Mullen Calls Security Progress in Iraq ‘Undeniable’
By Jim Garamone
American Forces Press Service
BAGHDAD, Mar. 3, 2008 Security progress in Iraq is undeniable, but it is fragile and must be sustained, the chairman of the Joint Chiefs of Staff said today.
Navy Adm. Mike Mullen told reporters traveling with him to Iraq that the trip was a chance for him to see progress for himself, to talk with Iraqis of all stripes, and to interact with U.S. servicemembers bearing the heaviest burden.
“There is so much going in the right direction that is tied to better security,” Mullen said. “The level of violence being down has allowed the Iraqis to focus on the development of their security forces as opposed to focusing on where the next bomb is going to go off.”
The chairman walked through the Dora neighborhood of Rashid district March 1 and took a similar walk through the main market street in Hawija yesterday. During both “battlefield circulations,” he spoke with Iraqi shoppers, shop owners and community leaders. He met Iraqi security forces and with representatives of concerned local citizens groups.

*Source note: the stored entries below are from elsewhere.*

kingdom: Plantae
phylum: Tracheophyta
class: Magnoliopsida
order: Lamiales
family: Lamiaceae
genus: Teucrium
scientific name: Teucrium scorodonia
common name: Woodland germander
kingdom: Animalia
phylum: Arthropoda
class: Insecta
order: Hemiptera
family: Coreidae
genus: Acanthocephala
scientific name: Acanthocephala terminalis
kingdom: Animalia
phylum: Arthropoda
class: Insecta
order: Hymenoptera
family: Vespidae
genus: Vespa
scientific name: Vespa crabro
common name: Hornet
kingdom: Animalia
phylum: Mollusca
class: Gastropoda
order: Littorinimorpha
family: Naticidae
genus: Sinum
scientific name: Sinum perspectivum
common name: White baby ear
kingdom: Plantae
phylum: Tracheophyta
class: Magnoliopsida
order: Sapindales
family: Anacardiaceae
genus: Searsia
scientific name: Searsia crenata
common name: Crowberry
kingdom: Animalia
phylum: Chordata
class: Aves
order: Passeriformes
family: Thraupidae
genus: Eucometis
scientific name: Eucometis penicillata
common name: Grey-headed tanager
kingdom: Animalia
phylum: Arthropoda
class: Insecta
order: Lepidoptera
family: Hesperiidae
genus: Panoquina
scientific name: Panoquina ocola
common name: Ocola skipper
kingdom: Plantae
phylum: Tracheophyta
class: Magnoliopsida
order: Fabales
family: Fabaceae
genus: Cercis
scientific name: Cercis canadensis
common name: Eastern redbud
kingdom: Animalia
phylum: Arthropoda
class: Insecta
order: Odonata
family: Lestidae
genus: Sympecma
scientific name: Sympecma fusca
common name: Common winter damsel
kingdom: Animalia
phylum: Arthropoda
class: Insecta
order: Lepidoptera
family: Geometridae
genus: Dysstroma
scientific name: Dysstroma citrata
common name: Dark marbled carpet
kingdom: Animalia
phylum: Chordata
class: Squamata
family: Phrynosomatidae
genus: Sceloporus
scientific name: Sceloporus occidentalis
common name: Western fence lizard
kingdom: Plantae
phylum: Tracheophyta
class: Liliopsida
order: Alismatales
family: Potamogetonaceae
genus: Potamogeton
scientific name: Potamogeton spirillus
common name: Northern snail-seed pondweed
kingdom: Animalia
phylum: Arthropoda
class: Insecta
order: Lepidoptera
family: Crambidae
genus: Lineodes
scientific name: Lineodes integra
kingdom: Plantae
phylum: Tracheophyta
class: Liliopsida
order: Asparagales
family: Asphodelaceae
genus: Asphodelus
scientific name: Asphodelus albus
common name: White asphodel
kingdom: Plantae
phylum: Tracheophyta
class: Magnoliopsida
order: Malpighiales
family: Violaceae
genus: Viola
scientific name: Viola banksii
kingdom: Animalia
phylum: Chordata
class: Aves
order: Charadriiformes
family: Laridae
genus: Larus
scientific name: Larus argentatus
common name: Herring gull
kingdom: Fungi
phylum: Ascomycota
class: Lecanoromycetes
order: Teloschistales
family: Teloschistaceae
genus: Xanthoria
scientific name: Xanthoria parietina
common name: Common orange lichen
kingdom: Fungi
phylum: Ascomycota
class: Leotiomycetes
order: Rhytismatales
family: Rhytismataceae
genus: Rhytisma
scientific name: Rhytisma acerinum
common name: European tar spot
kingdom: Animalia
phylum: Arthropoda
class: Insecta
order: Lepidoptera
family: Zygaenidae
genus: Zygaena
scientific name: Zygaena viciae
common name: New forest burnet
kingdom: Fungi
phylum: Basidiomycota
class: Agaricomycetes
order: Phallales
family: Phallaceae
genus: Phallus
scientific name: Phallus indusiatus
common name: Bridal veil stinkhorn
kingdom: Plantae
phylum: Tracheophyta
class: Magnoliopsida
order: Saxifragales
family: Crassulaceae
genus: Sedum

“You can see that security is dramatically improved, but the security environment is tenuous,” the chairman said. “It is going to take a sustained period of time to make sure that security will strengthen itself.”
The chairman noted progress in bringing Iraqi police forces up to speed. “I was here in October, and there was great concern about the development of the police,” he said.
After a visit to a police academy in Kirkuk yesterday, and talks with U.S. officials, he said, he came away encouraged by the police progress.
“Probably the biggest take-away for me was how much we’ve done to improve the security environment (and) the opportunity that is there; and yet it is fragile, delicate and tenuous,” he said.
He said people he spoke with talked about needing the central government to reach out to local and provincial governments. “They weren’t vicious about it, but they do want that to happen,” he said. “Iraqis pointed out to me on several occasions on the need for that and their concern that it hasn’t taken place.”
The chairman walked the streets to gather information for his assessment on the way the U.S. effort in Iraq should move forward. U.S. military and diplomatic leaders will provide their assessments of progress in Iraq to the president in April and will present him with their recommendations.
Mullen and the rest of the Joint Chiefs of Staff will examine the situation in Iraq and the rest of the Middle East, but will also assess the situation globally.
“It is not my intent to make tactical recommendations on what we should do,” he said. “Having an understanding of where we are on security, having and understanding of where we are in terms of political progress, having an understanding of where we are in terms of the economy -- it all feeds in (to the evaluation),” he said.
“As a result of this visit, I am more optimistic than when I got here,” he said. “That’s frankly why I come, because I worry about the assessments we all make in Washington from teleconferences.
“What I see on the ground is very, very positive, but it is fragile, and it is going to remain fragile,” he continued. The United States must be committed for “a significant period of time” until the Iraqis can take the lead countrywide.
“There is not an exact date, I can’t quantify it specifically, but there isn’t anyone here who doesn’t want the Iraqis to take control as soon as they can,” he said. “The concern is that if they assume control too early and they are not prepared for it, it will flip back to the way it was, and it will flip pretty quickly.”